[Exercise aim]
Format every line of the data below as a JSON list of strings, with one string per line and blank lines omitted.
══ Given data ══
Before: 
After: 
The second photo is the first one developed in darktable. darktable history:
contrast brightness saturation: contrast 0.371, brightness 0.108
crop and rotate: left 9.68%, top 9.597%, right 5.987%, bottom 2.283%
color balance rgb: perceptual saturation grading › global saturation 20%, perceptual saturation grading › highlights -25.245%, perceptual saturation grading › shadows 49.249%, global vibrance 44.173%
═══
[Result of the exercise]
[
  "Before: ",
  "After: ",
  "The second photo is the first one developed in darktable. darktable history:",
  "contrast brightness saturation: contrast 0.371, brightness 0.108",
  "crop and rotate: left 9.68%, top 9.597%, right 5.987%, bottom 2.283%",
  "color balance rgb: perceptual saturation grading › global saturation 20%, perceptual saturation grading › highlights -25.245%, perceptual saturation grading › shadows 49.249%, global vibrance 44.173%"
]